Sultan Ma’mun Al-Rasyid tergolong kedalam sultan yang sangat bijak, bagaimana tidak, beliau lebih mementingkan kemegahan masjidnya daripada kemegahan istananya sendiri. Menurut satu versi keseluruhan dana pembangunan Masjid Raya Al-Mashun ditanggung sendiri oleh Sultan Ma’mun Al-Rasyid. Namun, ada versi lain yang mengatakan bahwa Tjong A Fie, salah satu tokoh muslim kota medan yang berasal dari etnis Thionghoa juga ikut memberikan kontribusinya pada pembangunan masjid ini.
Pada masa pembangunannya, Masjid Raya Al-Mashun dirancang oleh Arsitek Belanda Van Erp yang juga menangani arsitektur pembangunan Istana Maimun sebelumnya. Namun, belum sampai selesai pembangunan masjid ini kemudian ditangani oleh JA Tingdeman, karena pada saat itu Van Erp diminta oleh penjajah Belanda untuk membantu renovasi Candi Borobudur, Jawa Tengah.
Pembangunan masjid ini juga tergolong sangat megah karena pada saat itu beberapa material bangunannya diimpor dari luar negeri. Seperti marmer dari Italia dan Jerman, Kaca Patri dari China, dan juga Lampu Gantung yang langsung diimpor dari Perancis. Masjid Raya Al-Mashun ini juga sedikit berbeda dengan masjid pada umumnya, yaitu selain banyak dihiasi dengan ornamen kaligrafi, juga terdapat banyak sekali hiasan berupa ukiran sulur-suluran dan bunga.

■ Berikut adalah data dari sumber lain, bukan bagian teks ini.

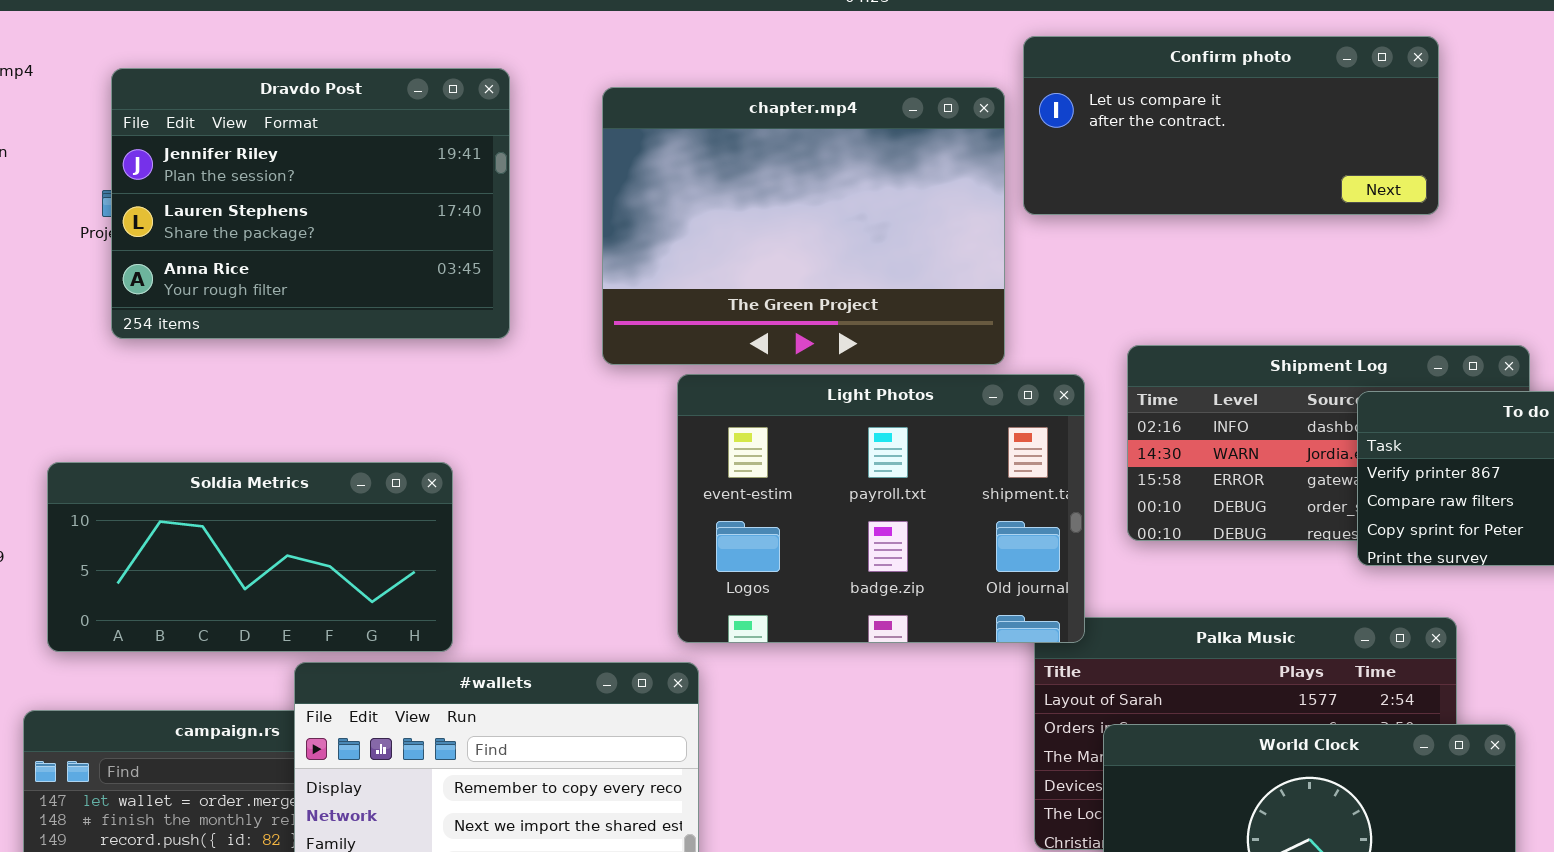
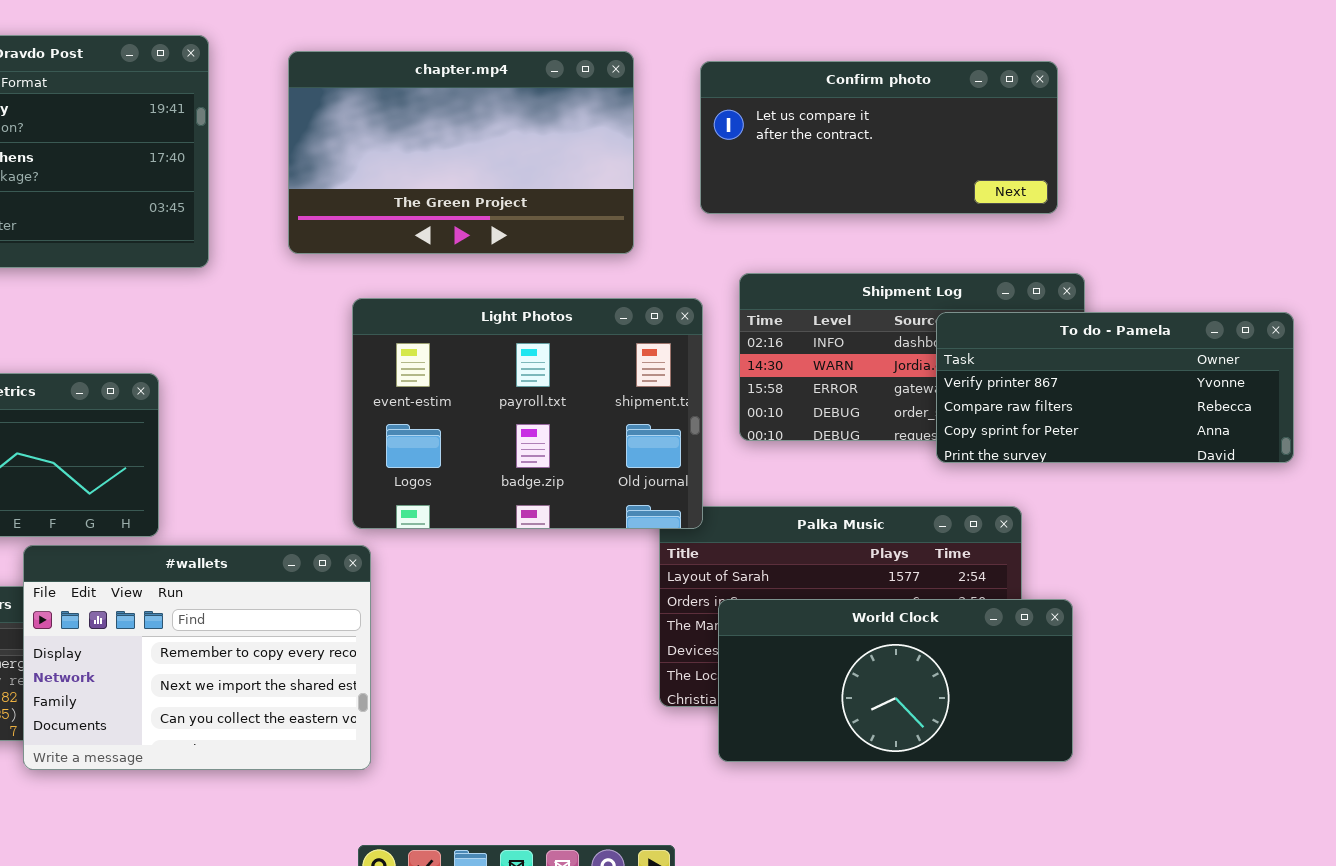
Confirm photo: [1023,36,1439,215] -> [700,61,1058,214], moved
chapter.mp4: [602,87,1005,365] -> [288,51,634,254], resized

Arsitektural Masjid Raya Al-Mashun
Arsitektur Masjid Raya Al-Mashun ditangani oleh JA Tingdeman (sebelumnya ditangani oleh Van Erp) dengan denah Simetris Segi Delapan, dengan memadukan beberapa bangunan khas Maroko, Melayu, Eropa dan juga beberapa desain Timur Tengah. Denah persegi delapan tersebut menghasilkan ruangan yang unik.
Di-empat penjuru masjid diberi beranda beratapkan kuah dengan balutan warna hitam, bersanding dengan kubah utama ditengah-tengah ruangan utama masjid. Masing-masing beranda tersebut dilengkapi dengan satu puah pintu utama yang menghubungkan pelataran dengan ruang utama masjid.
Bangunan Masjid Raya Al-Mashun terbagi menjadi beberapa ruangan yaitu ruang sholat utama, menara, dan ruang tempat wudhu. Keseluruhan ornaen didalam bangunannya dibuat sedemikian rupa dengan memadukan kebudayaan Islam berupa kaligrafi, dan juga kebudayaan Indonesia dengan ukiran-ukiran sulur-suluran dan bunga.